Wireless networks are becoming so pervasive that “warchalking” may become extinct. Warchalkers use chalk to write coded symbols on the sides of buildings, informing other wardrivers how to access open APs within those buildings.11 But with so many new wireless networks popping up all the time, warchalking is becoming superfluous.
Lastly, there is even something called “warspying,” the detection and viewing of wireless video. Warspying is usually done by riding around with an X10 receiver.12 Welcome to YouTube.
“Technology...is a queer thing. It brings you great gifts with one hand, and it stabs you in the back with the other.”13 Lawyers who use but do not understand the rudiments of wireless technology are tempting fate, since no legislation will prevent the compromise of confidential client information, the consequent embarrassment, or the other possible costs.
1 Wi-Fi (also WiFi or WIFI,) short for wireless fidelity, refers to communicating without cords or cables, mainly using radio frequencies and/or infrared waves.
2 Bus. and Prof. Code §§6067, 6068(e); In re Atchley (1957) 48 Cal.2d 408, 418.
3 Evid. Code §952; 18 USCA §2517(4) (privileged transmissions intercepted in accordance with (or in violation of) federal wiretapping statute do not lose their privileged character); Orange County Bar Ass’n. Formal Op. No. 97-002.
4 A.B.A. Formal Op. No. 99-413 (unencrypted e-mail sent over the Internet “affords a reasonable expectation of privacy from a technological and legal standpoint.”) See also Orange County Bar Ass’n. Formal Op. No. 97-002, concluding that encryption is encouraged but not required.
5 Unless protected by encryption, firewalls, or a virtual private network (VPN.) (See Cronin and Weikers, Data Security and Privacy Law §1:25.50, 18 (Spr. 2006 Supp.). Note, though, that Windows XP’s built-in firewall is not sufficient. It protects inbound communications but does not protect outbound ones.

TASKS TO CARRY OUT
1. Rewrite the part of the wireless security text starting at "3 Evid. Code" and ending at "protect outbound ones.", replacing "encryption" with "encoding".
2. Carry on the wireless security text from the point where it stops.

RECORDS PROVIDED
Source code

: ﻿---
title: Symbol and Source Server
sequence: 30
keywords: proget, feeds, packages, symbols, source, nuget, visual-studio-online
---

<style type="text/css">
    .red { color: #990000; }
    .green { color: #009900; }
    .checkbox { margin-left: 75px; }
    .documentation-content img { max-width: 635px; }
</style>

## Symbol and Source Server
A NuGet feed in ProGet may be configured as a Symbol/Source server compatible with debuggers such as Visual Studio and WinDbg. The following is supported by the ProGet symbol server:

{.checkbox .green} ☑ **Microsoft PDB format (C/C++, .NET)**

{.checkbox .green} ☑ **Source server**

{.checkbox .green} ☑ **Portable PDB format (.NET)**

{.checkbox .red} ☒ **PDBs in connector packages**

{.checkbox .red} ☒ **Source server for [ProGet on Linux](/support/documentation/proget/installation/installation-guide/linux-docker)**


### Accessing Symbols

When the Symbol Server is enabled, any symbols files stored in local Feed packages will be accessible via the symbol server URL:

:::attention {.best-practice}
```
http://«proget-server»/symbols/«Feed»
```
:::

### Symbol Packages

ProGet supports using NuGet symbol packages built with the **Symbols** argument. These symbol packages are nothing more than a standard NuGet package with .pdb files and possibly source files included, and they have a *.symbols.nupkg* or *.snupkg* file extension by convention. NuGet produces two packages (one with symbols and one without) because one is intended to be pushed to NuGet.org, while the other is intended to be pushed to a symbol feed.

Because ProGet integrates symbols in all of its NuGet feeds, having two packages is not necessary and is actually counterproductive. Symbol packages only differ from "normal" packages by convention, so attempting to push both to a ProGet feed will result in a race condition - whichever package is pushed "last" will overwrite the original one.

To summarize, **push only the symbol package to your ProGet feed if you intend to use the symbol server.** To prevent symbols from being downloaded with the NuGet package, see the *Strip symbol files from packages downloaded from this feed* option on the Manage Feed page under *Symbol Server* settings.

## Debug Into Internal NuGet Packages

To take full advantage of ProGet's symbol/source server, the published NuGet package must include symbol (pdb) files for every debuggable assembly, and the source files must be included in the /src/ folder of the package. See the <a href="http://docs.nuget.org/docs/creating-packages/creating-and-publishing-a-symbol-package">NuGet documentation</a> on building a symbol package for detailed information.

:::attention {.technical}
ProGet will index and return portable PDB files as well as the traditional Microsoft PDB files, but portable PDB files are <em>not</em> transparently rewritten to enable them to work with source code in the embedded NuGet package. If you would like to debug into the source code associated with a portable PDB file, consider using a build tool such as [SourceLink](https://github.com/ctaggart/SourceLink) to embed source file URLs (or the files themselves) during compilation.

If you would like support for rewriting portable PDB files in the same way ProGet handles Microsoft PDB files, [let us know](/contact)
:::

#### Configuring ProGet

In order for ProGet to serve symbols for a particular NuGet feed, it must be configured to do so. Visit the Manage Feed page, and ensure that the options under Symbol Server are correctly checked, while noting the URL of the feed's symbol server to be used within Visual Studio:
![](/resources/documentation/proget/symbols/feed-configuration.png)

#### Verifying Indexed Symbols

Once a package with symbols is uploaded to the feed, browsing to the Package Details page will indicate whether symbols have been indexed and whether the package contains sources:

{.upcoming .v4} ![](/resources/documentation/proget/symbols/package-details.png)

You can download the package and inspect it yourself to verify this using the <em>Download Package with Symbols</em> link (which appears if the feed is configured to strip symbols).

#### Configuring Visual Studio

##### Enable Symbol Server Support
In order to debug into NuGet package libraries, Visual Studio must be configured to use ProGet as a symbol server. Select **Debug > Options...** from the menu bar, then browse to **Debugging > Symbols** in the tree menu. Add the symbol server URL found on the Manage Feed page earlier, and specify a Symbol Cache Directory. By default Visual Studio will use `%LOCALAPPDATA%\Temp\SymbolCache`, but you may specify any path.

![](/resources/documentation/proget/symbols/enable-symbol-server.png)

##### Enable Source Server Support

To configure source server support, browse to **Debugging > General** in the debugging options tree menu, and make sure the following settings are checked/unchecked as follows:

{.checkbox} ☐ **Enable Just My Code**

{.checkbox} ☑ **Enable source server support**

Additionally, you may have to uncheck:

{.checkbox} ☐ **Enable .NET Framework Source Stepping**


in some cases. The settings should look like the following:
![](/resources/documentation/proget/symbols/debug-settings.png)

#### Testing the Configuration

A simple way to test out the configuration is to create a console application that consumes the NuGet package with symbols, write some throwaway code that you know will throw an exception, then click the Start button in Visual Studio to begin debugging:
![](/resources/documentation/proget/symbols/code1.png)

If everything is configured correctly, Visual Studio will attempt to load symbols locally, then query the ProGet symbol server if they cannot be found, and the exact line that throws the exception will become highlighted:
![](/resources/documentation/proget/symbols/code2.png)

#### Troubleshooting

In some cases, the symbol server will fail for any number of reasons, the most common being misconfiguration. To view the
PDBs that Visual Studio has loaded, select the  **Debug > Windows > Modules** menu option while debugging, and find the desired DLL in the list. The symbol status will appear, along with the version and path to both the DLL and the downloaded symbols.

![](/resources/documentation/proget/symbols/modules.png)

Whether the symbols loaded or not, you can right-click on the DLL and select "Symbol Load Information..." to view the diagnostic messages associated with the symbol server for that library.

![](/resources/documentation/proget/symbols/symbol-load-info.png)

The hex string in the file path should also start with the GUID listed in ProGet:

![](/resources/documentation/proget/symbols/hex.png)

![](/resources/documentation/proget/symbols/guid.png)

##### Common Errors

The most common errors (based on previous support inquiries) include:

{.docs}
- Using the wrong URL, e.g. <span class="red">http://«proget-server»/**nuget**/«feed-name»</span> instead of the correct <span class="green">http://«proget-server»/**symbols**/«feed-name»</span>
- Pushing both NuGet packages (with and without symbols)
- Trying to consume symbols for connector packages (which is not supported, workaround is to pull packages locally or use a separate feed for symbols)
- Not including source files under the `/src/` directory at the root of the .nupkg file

TASK RESPONSES
1.
3 Evid. Code §952; 18 USCA §2517(4) (privileged transmissions intercepted in accordance with (or in violation of) federal wiretapping statute do not lose their privileged character); Orange County Bar Ass’n. Formal Op. No. 97-002.
4 A.B.A. Formal Op. No. 99-413 (unencrypted e-mail sent over the Internet “affords a reasonable expectation of privacy from a technological and legal standpoint.”) See also Orange County Bar Ass’n. Formal Op. No. 97-002, concluding that encoding is encouraged but not required.
5 Unless protected by encoding, firewalls, or a virtual private network (VPN.) (See Cronin and Weikers, Data Security and Privacy Law §1:25.50, 18 (Spr. 2006 Supp.). Note, though, that Windows XP’s built-in firewall is not sufficient. It protects inbound communications but does not protect outbound ones.

2.
6 See Patrick Ryan, War, Peace, or Stalemate: Wargames, Wardialing, Wardriving, and the Emerging Market for Hacker Ethics, 9 Va. J. L. & Tech. 1, 11 (2004) . Because some password detection programs literally can try out every word in the dictionary, security experts advise against using real names or words as passwords.
7 Id. at 57; and see 3-4, differentiating wardriving from computer crimes.
8 http://www.theregister.co.uk/2002/07/26 /ethical_hacker_faces_war_driving/ (last visited November 6, 2006).
9 Kevin Poulsen, Wardriver pleads guilty in Lowe’s WiFi hacks, SecurityFocus (June 6, 2004); http://www.securityfocus.com/news/8835 (last visited November 6, 2006).
10 Ryan, supra note 6, at 52.
11 Cronin and Weikers, supra note 5.
12 X10 is a communications protocol for remote control of electrical devices, first patented in 1980. (You might remember the TV commercials from that time.) X10 makes remote control devices for lighting, appliances, music, and video as well as wireless surveillance and security. See http://www.X10.com (last visited November 6, 2006).
13 C. P. Snow, New York Times, March 15, 1971.